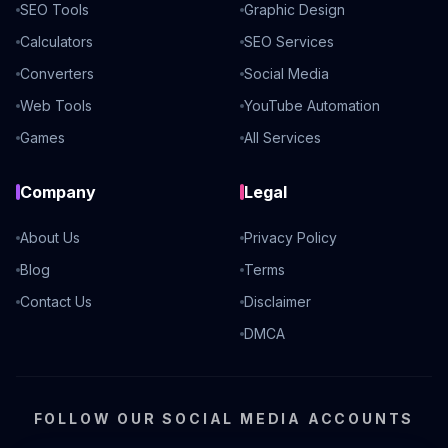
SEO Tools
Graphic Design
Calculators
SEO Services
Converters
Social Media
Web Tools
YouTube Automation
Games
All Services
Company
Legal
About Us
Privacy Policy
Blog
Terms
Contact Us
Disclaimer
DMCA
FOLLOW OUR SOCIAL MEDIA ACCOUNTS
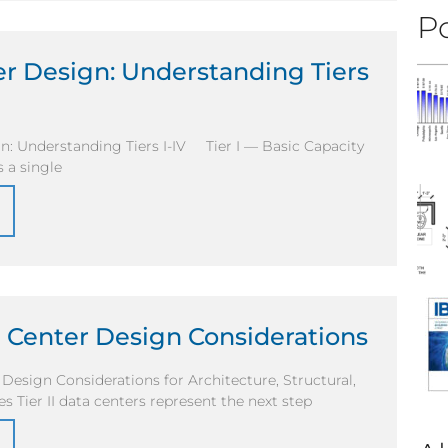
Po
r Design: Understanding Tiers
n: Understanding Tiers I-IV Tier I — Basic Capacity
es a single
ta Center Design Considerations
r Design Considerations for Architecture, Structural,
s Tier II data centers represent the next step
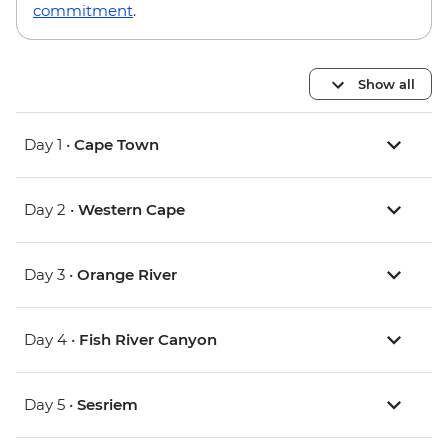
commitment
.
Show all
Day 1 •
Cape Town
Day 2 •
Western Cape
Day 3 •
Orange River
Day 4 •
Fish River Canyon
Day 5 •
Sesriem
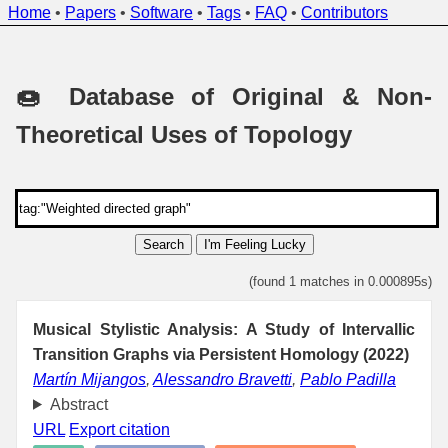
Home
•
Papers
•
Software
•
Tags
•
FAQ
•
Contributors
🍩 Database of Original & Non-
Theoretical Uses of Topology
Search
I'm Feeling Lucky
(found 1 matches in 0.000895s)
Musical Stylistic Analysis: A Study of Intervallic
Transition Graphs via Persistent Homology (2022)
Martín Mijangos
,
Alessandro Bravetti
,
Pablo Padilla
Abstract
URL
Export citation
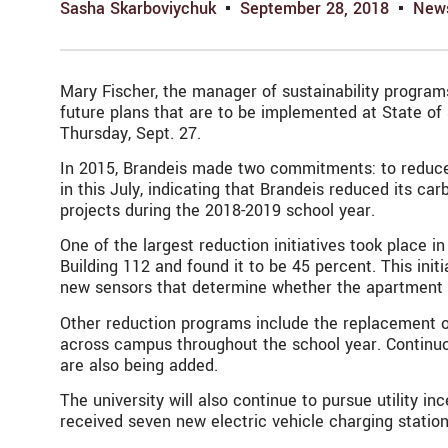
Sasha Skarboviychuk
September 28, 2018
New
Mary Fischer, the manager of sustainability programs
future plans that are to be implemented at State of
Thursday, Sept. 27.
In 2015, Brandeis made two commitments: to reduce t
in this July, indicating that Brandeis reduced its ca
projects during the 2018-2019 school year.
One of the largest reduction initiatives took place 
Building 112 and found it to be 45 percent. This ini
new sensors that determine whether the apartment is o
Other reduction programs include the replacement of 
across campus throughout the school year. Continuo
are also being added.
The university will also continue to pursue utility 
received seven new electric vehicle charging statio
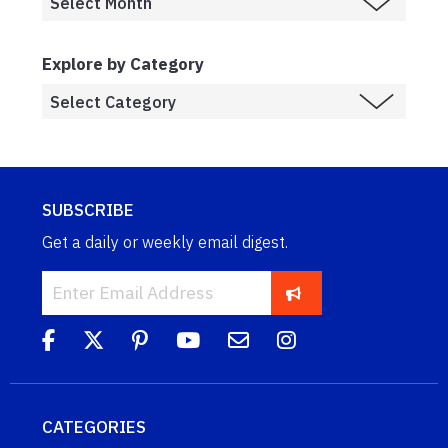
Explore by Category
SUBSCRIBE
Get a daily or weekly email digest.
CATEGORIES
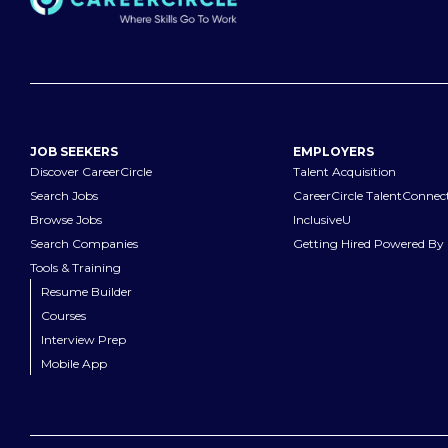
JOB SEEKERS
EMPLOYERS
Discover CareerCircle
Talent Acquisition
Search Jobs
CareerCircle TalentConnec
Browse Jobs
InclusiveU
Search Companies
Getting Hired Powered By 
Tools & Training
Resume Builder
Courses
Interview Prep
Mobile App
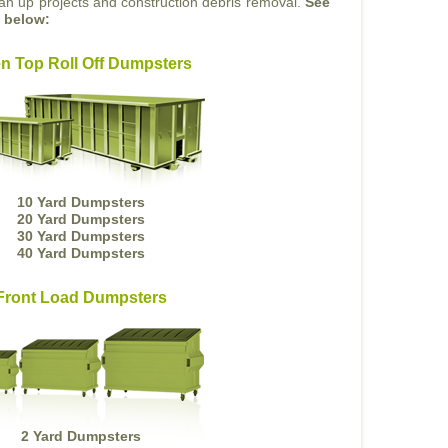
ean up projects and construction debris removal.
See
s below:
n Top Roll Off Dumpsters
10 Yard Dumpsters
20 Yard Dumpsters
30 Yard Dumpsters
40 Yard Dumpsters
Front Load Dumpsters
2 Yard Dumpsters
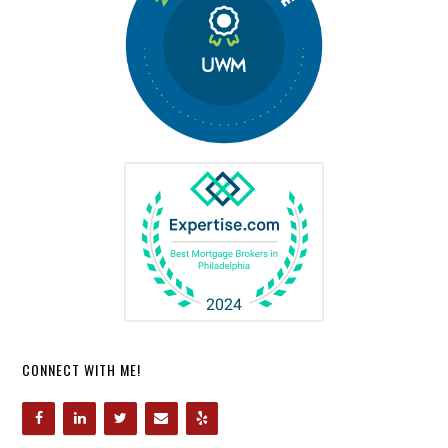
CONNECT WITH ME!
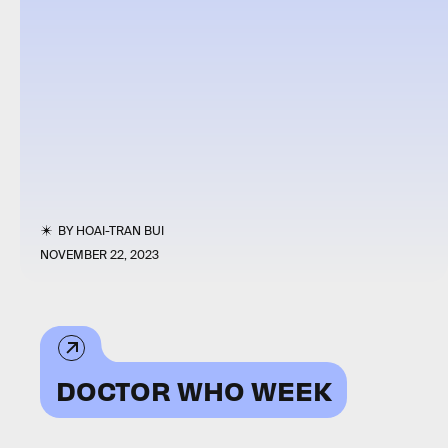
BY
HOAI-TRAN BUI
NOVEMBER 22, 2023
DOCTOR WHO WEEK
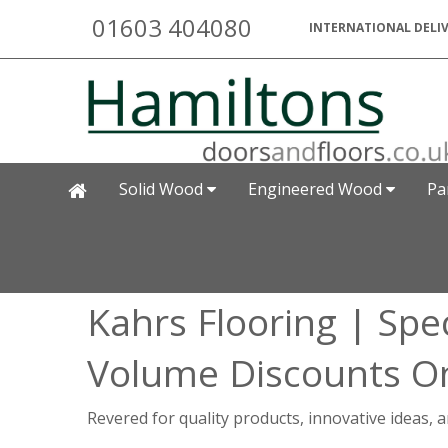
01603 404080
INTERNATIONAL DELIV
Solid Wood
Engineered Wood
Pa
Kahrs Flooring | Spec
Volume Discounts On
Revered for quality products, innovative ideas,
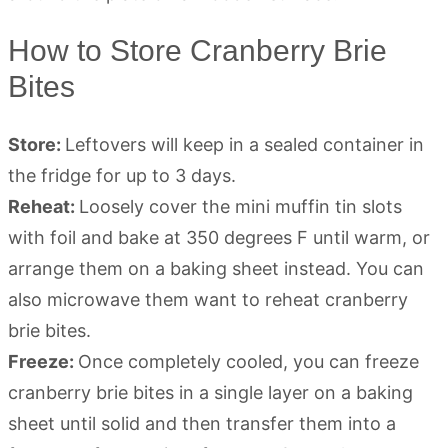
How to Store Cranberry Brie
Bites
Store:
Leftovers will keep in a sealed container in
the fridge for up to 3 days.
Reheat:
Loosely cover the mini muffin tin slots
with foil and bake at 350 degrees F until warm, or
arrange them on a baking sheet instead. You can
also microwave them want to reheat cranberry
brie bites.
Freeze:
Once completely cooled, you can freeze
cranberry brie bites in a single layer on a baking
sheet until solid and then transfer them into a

------------------------

The answer should be a number alone: the count of lines in the records that hold the word "Tiers".

2